Леший всегда в курсе любых событий, происходящих в жизни человека. Первым узнает о его кончине и сообщает об этом близким, выражая свою родственную печаль. При этом леший в одной из бывальщин показывается то народом, то девушкой: «Были на сенокосе. Ночевали. И вдруг, говорит, заплакало. Пошли за водой — и вдруг заплакало. А из лесу выходит народ, настоящий. Они говорят: „Ты здесь живешь, а у тебя муж в Ленинграде помер“. И вдруг опять заплакало-заплакало. И вышла девушка, настоящая. И мы все перепугалися. А она пошла по дорожке»[1634]
. В этом женском персонаже заметны рудиментарные признаки божества судьбы, в значительной степени заслоненного сохранившимися в традиции персонажами. В данной своей ипостаси леший не только предсказывает, оповещает о случившемся, но и, по сути, предопределяет судьбу человека, равно как и судьбу рода, Родины: «Вот мы мужиков на войну провожали, и леший провожал, дак плакал и все кричал: „Я помогу вам, помогу, помогу!“ У нас дедушка говорил, леший за Русь идет, хто на Русь нападе, все леший за Русь встане. Он все силы кладе, а помогать — он в войну пули откидывал»[1635].И в данном случае леший уподобляется домовому, осмысляемому прежде всего в качестве предка-родоначальника и одновременно сближаемому с божеством судьбы, что отнюдь не мешает проявлениям его сугубо специфических функций.
Глава IV
Водяной и родственные персонажи
Покрыла зелень ряски
Пустынный, старый пруд, —
Я жду, что оживут
Осмеянные сказки.
Вода в крестьянском быту и верованиях
Вода (прежде всего река) — устойчивый символ дороги, жизни, судьбы в поэзии, и не только народной. В условиях необжитого края, при сохранении первозданных, девственных лесов она в буквальном смысле служила дорогой, едва ли не единственной. Водным путем зачастую добирались на новые земли первопоселенцы. Да и в дальнейшем соседние деревни нередко соединялись между собой именно этой дорогой. По реке, озеру доставлялся и лес для возведения храма, избы, различных хозяйственных построек. По ним же нередко отправлялись на крестьянские работы или промыслы, охотничьи, рыбные, лесные.
Ближние, а со временем и отдаленные водоемы служили источником пропитания как места рыбного промысла.
Реки и озера, у которых располагались деревни, использовались и в качестве основных резервуаров питьевой воды.
Практические функции воды сочетались с обрядовыми. По утверждению С. С. Аверинцева, «вода — одна из фундаментальных стихий мироздания <…>, это первоначало, исходное состояние всего сущего, эквивалент первобытного хаоса»[1636]

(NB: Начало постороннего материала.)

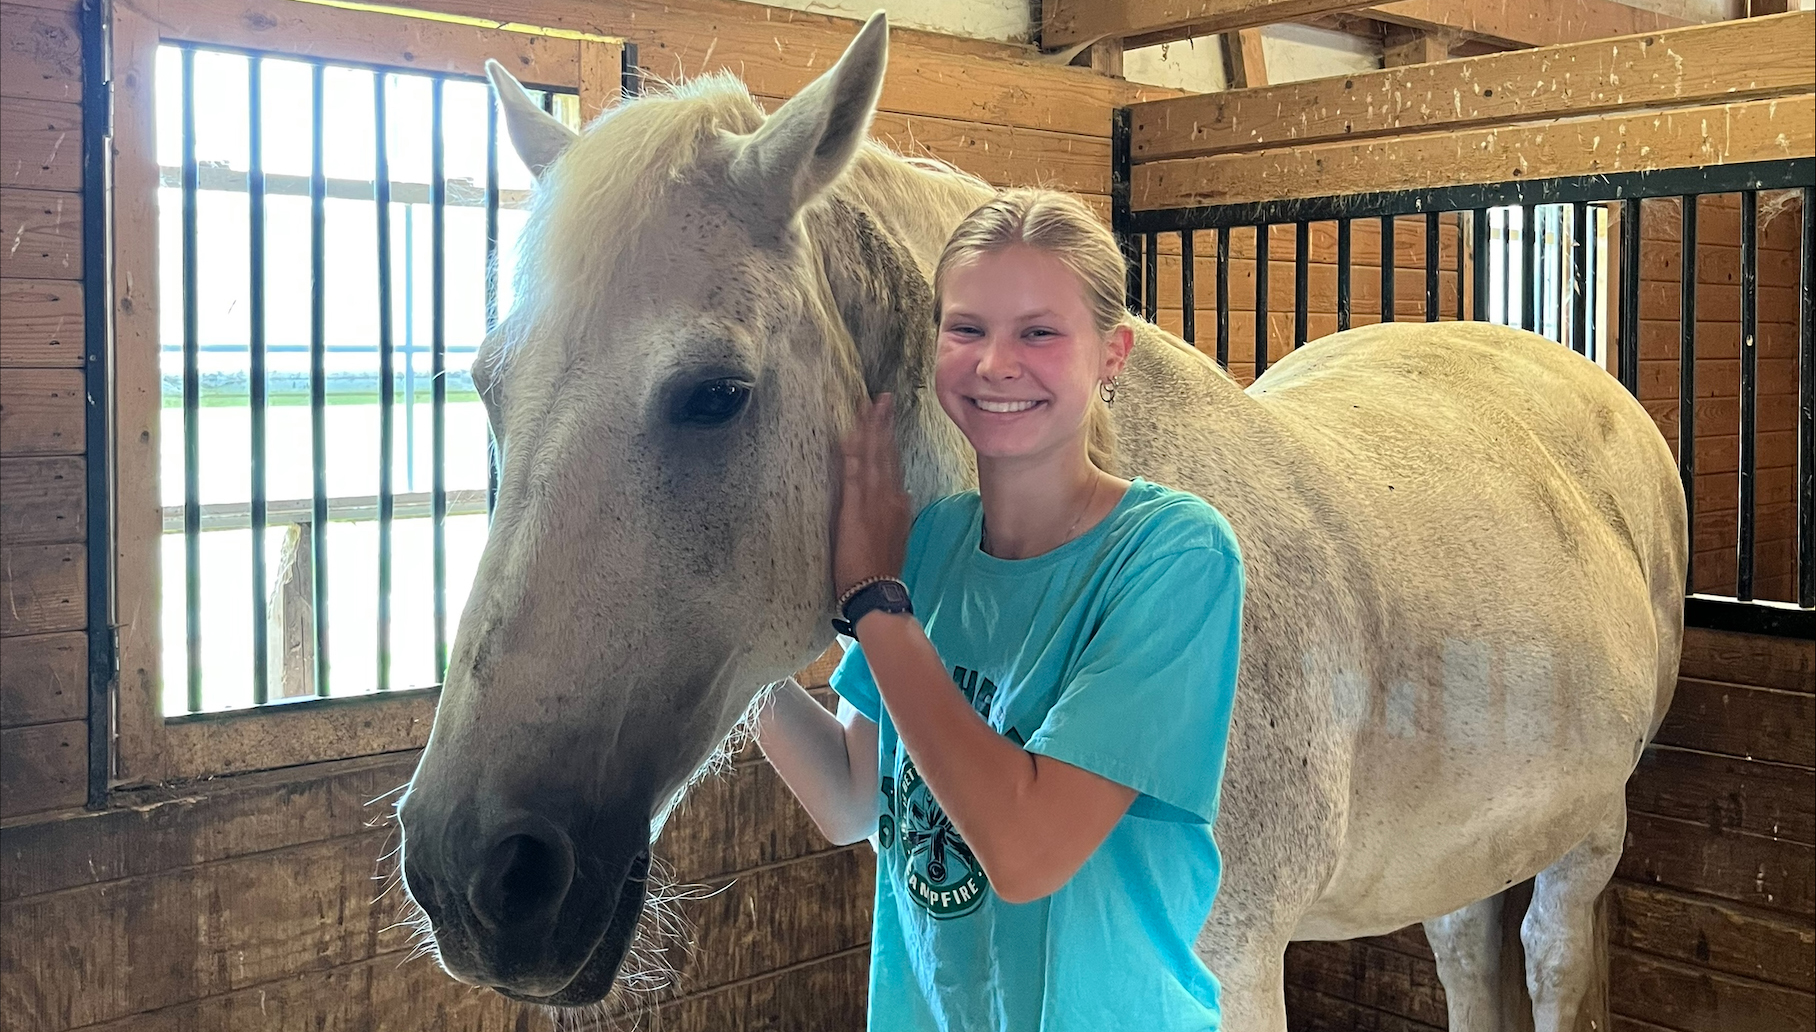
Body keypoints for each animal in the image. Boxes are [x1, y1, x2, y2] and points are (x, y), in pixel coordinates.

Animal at [395, 15, 1686, 1030]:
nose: (473, 876)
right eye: (488, 389)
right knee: (1468, 950)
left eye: (715, 394)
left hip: (1586, 840)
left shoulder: (1231, 969)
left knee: (1548, 954)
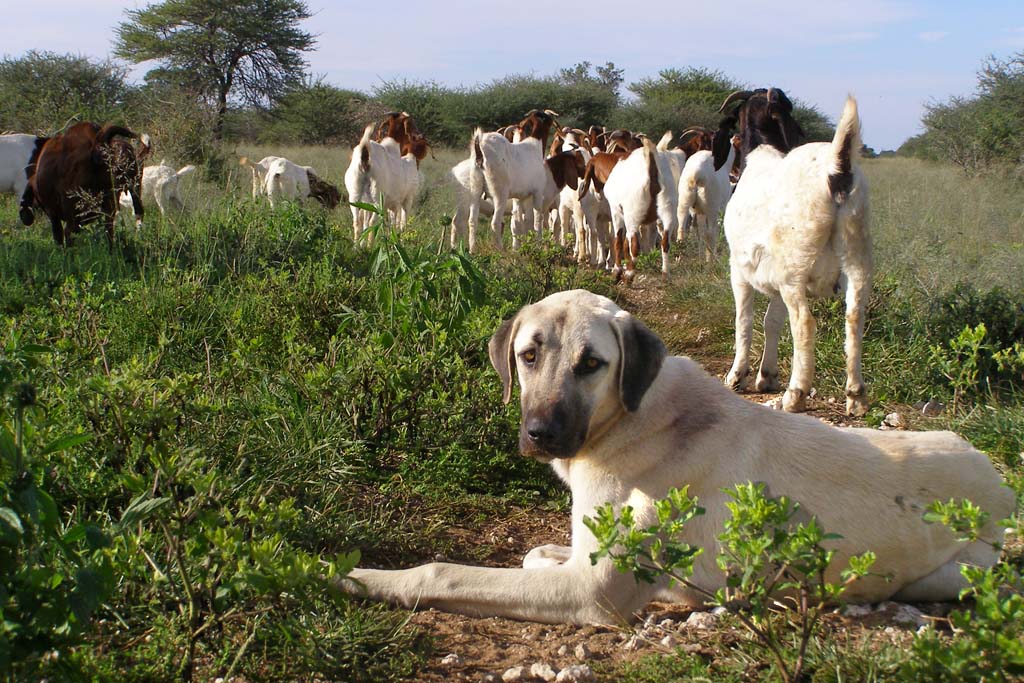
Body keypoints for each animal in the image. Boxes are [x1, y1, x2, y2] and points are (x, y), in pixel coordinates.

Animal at [337, 288, 1015, 626]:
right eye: (528, 356)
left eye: (592, 364)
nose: (541, 434)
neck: (636, 421)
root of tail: (1002, 483)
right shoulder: (587, 557)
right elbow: (537, 553)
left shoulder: (590, 591)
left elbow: (441, 572)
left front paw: (353, 576)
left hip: (958, 573)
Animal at [720, 90, 872, 417]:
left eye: (735, 136)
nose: (732, 174)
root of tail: (838, 167)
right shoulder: (774, 278)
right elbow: (772, 321)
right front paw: (767, 376)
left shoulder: (738, 269)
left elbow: (745, 320)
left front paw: (737, 376)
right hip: (857, 256)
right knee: (854, 317)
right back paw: (856, 396)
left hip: (795, 270)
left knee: (804, 323)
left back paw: (795, 395)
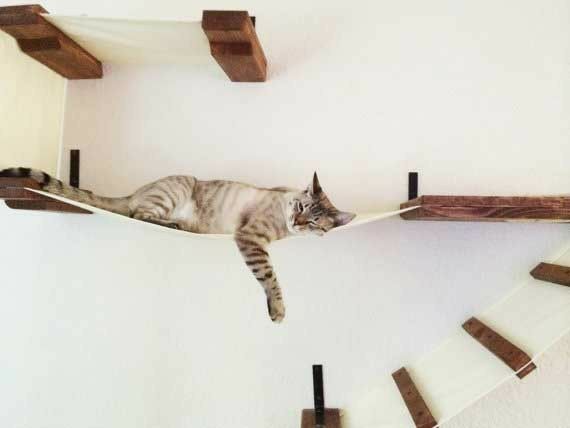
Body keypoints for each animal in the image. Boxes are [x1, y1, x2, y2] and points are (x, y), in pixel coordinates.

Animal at [0, 167, 355, 322]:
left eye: (314, 222)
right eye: (300, 207)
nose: (298, 221)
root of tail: (136, 190)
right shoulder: (251, 239)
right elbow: (271, 278)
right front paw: (278, 311)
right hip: (177, 189)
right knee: (139, 214)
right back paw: (172, 223)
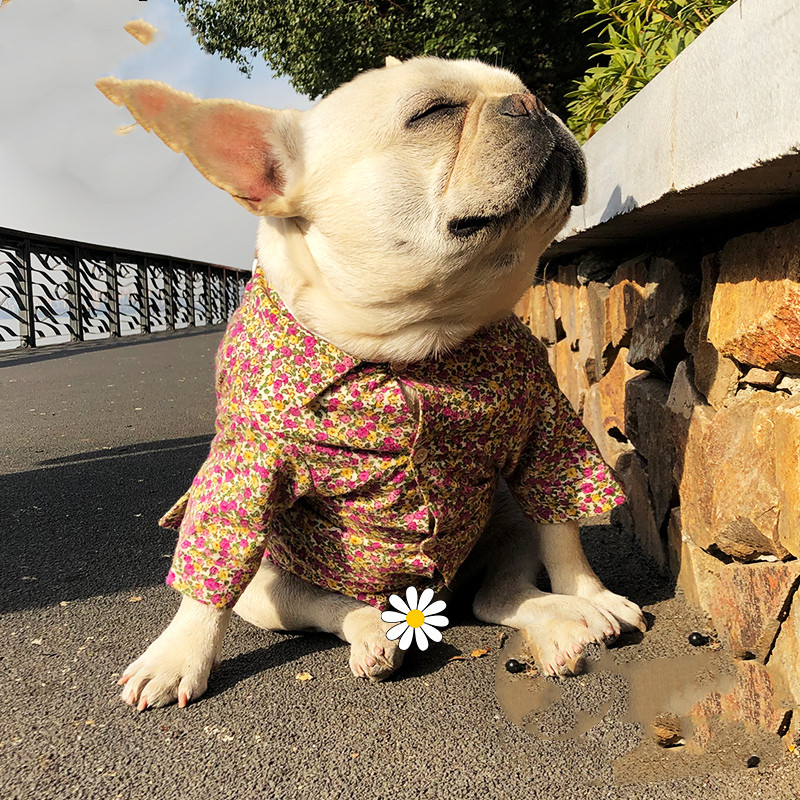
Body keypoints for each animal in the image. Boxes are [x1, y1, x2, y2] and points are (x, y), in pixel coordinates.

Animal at [97, 56, 646, 711]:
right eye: (433, 112)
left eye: (523, 88)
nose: (533, 103)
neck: (414, 338)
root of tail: (425, 602)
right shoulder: (246, 464)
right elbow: (211, 569)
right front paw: (178, 655)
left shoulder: (546, 428)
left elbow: (563, 525)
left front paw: (591, 595)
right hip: (271, 589)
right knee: (335, 606)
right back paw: (374, 636)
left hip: (507, 525)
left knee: (500, 596)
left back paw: (566, 622)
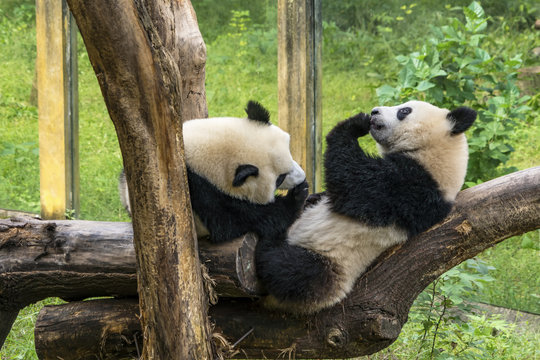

. Не случайно момент основания едва ли не каждой деревни осмысляется как акт упорядочения хаоса, определения своего места в мироустройстве. Чтобы вписаться в него, первопоселенцы совершали обряд выбора места для основания деревни или для строительства культового сооружения. Они пускали по воде икону (либо ее языческий эквивалент). Там, куда прибивало волной этот атрибут, и основывали селение или же строили храм[1637].Эта природная стихия участвует во всех семейных обрядах, связанных с идеей рождения как воскресения. В качестве одного из четырех элементов природы она, по народным верованиям, присутствует в актах возрождения, реинкарнации всего сущего.
Не случайно воде, особенно «живой», только что пробившейся из-под земли, приписывается и животворящая, целебная сила. И потому данная стихия — один из важнейших атрибутов в знахарской практике.
«С мотивом воды как первоначала соотносится значение воды для акта омовения, возвращающего человека к исходной чистоте. Ритуальное омовение — как бы второе рождение, новый выход из материнской утробы (аспект мифологемы воды, удержанный в христианской символике крещения)»[1638]
, — отмечает С. С. Аверинцев. Подобным ритуальным омовением производится дифференциация «чистых» от «нечистых»: к последним с победой христианства стали относиться и персонажи язычества.Вода (чаще стакан воды) является одним из основных атрибутов и в мантических обрядах, посредством которых угадывались дальнейшие этапы жизненного цикла, определялись будущее, судьба крестьянской семьи.
Обрядовые функции воды в значительной степени обусловлены представлениями об этой стихии как о микроэманации или знаке-символе, эмблеме ее духа-«хозяина», равно как и о границе между мирами.